Let's analyse the first term in the r.h.s. of (14):
term with \(\Phi_1^0\) vanishes because of \(\hat{e}_\varphi\) dependence of \(\varphi\)
terms with \(\Phi_1^{\pm 1}\) vanishes because of \(\cos\theta\)
The second term in the r.h.s. of (14) vanishes because of \({\rm e}^{\pm{\rm i}\varphi}\)
We conclude that the dipole component does not contribute to the orbit's tilting.
Quadrupole
Now consider a torque from the quadrupole, \(l=2\), to a circular orbit.
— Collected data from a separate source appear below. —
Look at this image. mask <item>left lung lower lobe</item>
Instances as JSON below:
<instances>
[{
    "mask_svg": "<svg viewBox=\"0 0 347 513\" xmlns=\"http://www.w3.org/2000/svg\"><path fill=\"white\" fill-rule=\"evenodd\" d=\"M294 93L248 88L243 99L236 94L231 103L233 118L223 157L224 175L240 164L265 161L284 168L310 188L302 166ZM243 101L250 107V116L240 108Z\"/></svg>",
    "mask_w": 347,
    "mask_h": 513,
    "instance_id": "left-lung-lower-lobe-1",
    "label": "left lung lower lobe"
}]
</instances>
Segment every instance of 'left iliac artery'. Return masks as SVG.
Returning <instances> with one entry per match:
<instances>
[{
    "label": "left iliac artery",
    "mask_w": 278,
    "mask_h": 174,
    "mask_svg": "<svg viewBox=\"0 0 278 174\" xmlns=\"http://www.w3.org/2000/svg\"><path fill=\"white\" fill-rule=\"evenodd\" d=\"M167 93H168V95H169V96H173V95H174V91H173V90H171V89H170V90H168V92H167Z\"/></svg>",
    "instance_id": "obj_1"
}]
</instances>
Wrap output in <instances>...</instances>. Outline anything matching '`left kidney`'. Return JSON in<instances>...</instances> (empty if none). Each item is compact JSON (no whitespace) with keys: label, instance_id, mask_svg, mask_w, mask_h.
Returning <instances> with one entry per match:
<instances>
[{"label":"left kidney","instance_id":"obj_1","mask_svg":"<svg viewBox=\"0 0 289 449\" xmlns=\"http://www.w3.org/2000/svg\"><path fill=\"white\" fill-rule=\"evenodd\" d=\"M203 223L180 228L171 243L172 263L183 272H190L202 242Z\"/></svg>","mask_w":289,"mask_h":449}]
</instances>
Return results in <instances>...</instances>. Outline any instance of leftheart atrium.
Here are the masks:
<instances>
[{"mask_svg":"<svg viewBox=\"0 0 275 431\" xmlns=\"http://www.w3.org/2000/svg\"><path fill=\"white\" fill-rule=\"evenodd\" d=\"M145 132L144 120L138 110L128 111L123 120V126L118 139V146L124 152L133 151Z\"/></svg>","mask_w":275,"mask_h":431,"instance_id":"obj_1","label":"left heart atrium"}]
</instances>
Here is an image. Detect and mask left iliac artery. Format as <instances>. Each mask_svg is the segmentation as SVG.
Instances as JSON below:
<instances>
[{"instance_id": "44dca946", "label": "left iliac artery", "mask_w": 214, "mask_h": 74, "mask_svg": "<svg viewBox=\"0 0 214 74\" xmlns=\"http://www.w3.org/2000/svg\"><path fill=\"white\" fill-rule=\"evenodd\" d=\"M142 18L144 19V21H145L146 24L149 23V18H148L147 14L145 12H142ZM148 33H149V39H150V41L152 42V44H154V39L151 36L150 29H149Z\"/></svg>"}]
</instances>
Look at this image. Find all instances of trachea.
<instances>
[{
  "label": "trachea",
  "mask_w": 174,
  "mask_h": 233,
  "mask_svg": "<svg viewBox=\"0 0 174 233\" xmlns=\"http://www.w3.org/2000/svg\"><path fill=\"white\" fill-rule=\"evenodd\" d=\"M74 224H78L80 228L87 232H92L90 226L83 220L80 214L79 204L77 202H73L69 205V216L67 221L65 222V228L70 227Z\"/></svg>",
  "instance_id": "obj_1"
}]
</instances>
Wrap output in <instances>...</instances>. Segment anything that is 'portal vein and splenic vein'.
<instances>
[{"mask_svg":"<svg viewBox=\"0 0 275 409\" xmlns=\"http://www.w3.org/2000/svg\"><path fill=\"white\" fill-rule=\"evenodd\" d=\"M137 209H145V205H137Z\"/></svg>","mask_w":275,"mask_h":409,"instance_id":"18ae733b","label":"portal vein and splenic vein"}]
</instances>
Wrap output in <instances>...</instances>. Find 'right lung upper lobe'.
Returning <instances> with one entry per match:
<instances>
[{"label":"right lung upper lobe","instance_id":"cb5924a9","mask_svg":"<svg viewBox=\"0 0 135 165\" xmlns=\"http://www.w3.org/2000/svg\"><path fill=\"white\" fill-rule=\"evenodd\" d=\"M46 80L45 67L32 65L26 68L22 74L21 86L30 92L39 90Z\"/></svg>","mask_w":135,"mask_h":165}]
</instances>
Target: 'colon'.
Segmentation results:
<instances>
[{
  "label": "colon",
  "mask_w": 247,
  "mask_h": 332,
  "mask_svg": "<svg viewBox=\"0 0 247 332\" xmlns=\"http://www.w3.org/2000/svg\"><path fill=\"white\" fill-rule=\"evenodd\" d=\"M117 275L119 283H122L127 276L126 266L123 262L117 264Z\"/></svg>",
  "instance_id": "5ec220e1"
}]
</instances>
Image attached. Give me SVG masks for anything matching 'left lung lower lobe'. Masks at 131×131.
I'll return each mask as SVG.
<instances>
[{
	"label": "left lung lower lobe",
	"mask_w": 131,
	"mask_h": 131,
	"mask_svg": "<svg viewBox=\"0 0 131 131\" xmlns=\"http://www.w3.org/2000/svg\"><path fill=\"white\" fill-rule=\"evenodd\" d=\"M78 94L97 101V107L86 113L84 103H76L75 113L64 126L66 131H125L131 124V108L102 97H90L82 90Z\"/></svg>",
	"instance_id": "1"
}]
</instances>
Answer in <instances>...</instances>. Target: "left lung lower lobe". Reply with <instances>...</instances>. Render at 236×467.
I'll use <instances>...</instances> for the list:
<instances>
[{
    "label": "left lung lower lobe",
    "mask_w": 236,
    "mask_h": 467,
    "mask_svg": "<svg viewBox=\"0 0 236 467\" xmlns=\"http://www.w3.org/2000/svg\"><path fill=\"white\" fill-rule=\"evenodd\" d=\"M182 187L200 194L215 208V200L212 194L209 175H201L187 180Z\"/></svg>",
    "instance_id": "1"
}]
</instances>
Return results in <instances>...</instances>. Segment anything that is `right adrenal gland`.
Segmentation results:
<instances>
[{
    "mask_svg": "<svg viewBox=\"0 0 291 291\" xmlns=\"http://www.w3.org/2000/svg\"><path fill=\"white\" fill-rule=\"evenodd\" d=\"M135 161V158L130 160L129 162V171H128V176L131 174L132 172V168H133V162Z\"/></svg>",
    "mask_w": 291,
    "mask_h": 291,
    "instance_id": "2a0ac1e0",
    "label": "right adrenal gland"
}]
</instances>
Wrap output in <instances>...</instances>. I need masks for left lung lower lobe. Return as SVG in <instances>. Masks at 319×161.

Let's write explicitly the spherical functions and derivatives (\(c\) denotes \(\cos\theta\), \(s\) denotes \(\sin\theta\)):
\[ \begin{equation} Y_2^0 = \sqrt{\frac{5}{4\pi}} (3c^2-1)/2\ ,\quad \frac{\partial}{\partial \theta} = \sqrt{\frac{5}{4\pi}} 3c(-s)\ ,\quad \frac{\partial}{\partial \varphi} =0\ . \end{equation} \]
\[ \begin{equation} Y_2^1 = \sqrt{\frac{5}{24\pi}} (-3cs) {\rm e}^{{\rm i}\varphi}\ ,\quad \frac{\partial}{\partial \theta} = \sqrt{\frac{5}{24\pi}} {\rm e}^{{\rm i}\varphi} (-3c^2+3s^2)\ ,\quad \frac{\partial}{\partial \varphi} = {\rm i} Y_2^1\ . \end{equation} \]
\[ \begin{equation} Y_2^2 = \sqrt{\frac{5}{96\pi}} (3s^2) {\rm e}^{2{\rm i}\varphi}\ ,\quad \frac{\partial}{\partial \theta} = \sqrt{\frac{5}{96\pi}} {\rm e}^{2{\rm i}\varphi} (6cs)\ ,\quad \frac{\partial}{\partial \varphi} = 2{\rm i} Y_2^2\ . \end{equation} \]
Let's analyse the first term in the r.h.s. of (14) for the quadrupole:
term with \(\Phi_2^0\) vanishes because of \(\cos\theta \)
terms with \(\Phi_2^{\pm 1}\) survive
terms with \(\Phi_2^{\pm 2}\) vanish because of \(\cos\theta\)
the second term in the r.h.s. of (14) vanishes because of \(m{\rm e}^{\pm{\rm i}m\varphi}\)
We conclude that only terms with \(\Phi_2^{\pm 1}\) contribute to the torque:
\[ \begin{equation} \langle \vec{\tau}/m \rangle = - \left\langle \hat{e}_\varphi \frac{\partial \Phi}{\partial \theta} \right\rangle = -2 \sqrt{ \frac{15}{8\pi} } \left\langle \hat{e}_\varphi \Re \Phi_2^1{\rm e}^{{\rm i}\varphi} \right\rangle \ . \end{equation} \]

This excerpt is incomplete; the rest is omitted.